Conservative dairy interests might say they were just doing what previous administrations wanted. Hurtling down the low value, high production bulk milk powder superhighway. But they weren't forced to produce this ghastly model.
It's what their lobbyists demanded - an industry based on cheap as chips, bulk commodity exports with accompanying environmental devastation. All the while trading on a clean green image (built, paradoxically, by the conservation movement saving some native forests). They got the policies and the industry model they asked for.
Now we have in Fonterra one of the worst performing dairy companies in the world in terms of added value - 18th out of 20. Danone does four times better in terms of turning milk into money.
Despite everything the industry may profess about corporate responsibility, and being the guardians of the countryside, they cannot be trusted to halt the harm they are doing to biodiversity, waterways and the atmosphere. Our dairy industry has shown itself incapable of producing an environmentally responsible model.
Left to their own devices business often kills the golden goose (think fishing industry for example). Only smart targeted regulation and government constraints will steer big business in a genuinely ethical direction that focuses on the long term. And if there is one issue where we cannot allow big business to self regulate it's the climate emergency. This is too important.
Despite the corporate propaganda about how individuals taking individual action will save us, it is becoming clear to most of us, even the children, that no amount of planting trees in the backyard or taking shorter showers, laudable though it might be, that will keep us under 1.5 degrees.
It is only immediate action by companies and industries, directed by Governments controlled by people power, which will bring us back from the brink.

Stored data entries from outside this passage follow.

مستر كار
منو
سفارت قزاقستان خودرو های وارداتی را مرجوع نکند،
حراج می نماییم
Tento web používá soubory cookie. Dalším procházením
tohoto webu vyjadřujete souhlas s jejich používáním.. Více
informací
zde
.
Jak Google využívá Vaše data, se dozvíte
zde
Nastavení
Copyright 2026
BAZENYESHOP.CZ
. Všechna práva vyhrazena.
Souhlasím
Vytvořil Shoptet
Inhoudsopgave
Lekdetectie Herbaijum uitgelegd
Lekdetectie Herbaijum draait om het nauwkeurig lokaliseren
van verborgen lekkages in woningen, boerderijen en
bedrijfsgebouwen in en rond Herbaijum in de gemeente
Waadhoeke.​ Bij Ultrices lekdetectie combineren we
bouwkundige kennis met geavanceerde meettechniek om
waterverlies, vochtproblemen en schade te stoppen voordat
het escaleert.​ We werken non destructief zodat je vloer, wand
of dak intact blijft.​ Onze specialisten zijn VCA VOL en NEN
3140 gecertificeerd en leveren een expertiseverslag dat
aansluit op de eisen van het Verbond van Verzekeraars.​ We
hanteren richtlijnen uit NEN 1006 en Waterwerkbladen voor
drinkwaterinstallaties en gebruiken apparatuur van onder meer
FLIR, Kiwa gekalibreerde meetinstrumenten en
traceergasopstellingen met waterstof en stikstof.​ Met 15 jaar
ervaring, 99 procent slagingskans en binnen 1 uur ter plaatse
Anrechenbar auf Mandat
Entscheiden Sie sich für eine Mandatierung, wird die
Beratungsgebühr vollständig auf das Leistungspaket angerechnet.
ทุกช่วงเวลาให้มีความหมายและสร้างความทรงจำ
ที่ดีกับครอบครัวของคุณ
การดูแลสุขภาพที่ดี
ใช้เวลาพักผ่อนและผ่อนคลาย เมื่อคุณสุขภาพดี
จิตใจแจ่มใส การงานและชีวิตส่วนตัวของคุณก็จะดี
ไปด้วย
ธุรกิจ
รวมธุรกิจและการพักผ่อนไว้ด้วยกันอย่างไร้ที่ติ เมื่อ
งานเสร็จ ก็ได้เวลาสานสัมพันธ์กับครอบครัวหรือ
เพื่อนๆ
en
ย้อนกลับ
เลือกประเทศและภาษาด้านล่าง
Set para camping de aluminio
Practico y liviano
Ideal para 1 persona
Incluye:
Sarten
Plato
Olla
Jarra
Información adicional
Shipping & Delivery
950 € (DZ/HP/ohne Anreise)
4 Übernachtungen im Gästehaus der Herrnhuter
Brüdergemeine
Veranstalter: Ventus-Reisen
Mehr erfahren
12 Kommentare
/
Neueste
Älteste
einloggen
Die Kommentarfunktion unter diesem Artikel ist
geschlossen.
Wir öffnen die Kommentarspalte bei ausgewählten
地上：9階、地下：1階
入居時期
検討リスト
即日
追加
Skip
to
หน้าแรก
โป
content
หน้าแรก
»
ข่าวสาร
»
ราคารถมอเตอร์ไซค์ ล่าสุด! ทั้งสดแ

New Zealand has some of the highest emissions per capita in the world. Agriculture is responsible for 48 per cent of our emissions. That is largely down to methane and burping cows.
The ZCB suggests moderate constraints being placed on methane - a 10 percent reduction by 2030 and 24-47 per cent by 2050. Internationally the UN wants agricultural methane reduced 23-69 per cent by 2050.
The farming lobby has done its best to devalue methane as a threat, to argue that methane and farming are special cases and should be treated differently.
Methane is a pressing problem for all of us. Globally methane levels that have been stable for some time are showing a marked increase and no-one knows why. One suggestion is that a feedback mechanism from climate change is degrading the process which breaks down methane in the atmosphere.
Rather than railing against the ZCB It would be refreshing to hear them say instead - as many progressive farmers already do - that I am in a great place to help my community and humankind by reducing methane emissions on my farm - and that's exactly what I'm going to do. Constraint can be the mother of invention.
Reduction of the herd is going to have to happen. That would involve switching from a bulk milk powder model to much more value-added approach. The sort of economics which would allow us to have fewer cows (and emissions) for the same amount of return.
As the Tirau recipient of a farming environmental award for halving emissions since 2003 was quoted saying - maybe it's time for the industry to drop its ego and arrogance.
"It's us, letting ourselves down."
Russel Norman is the Executive Director of Greenpeace New Zealand.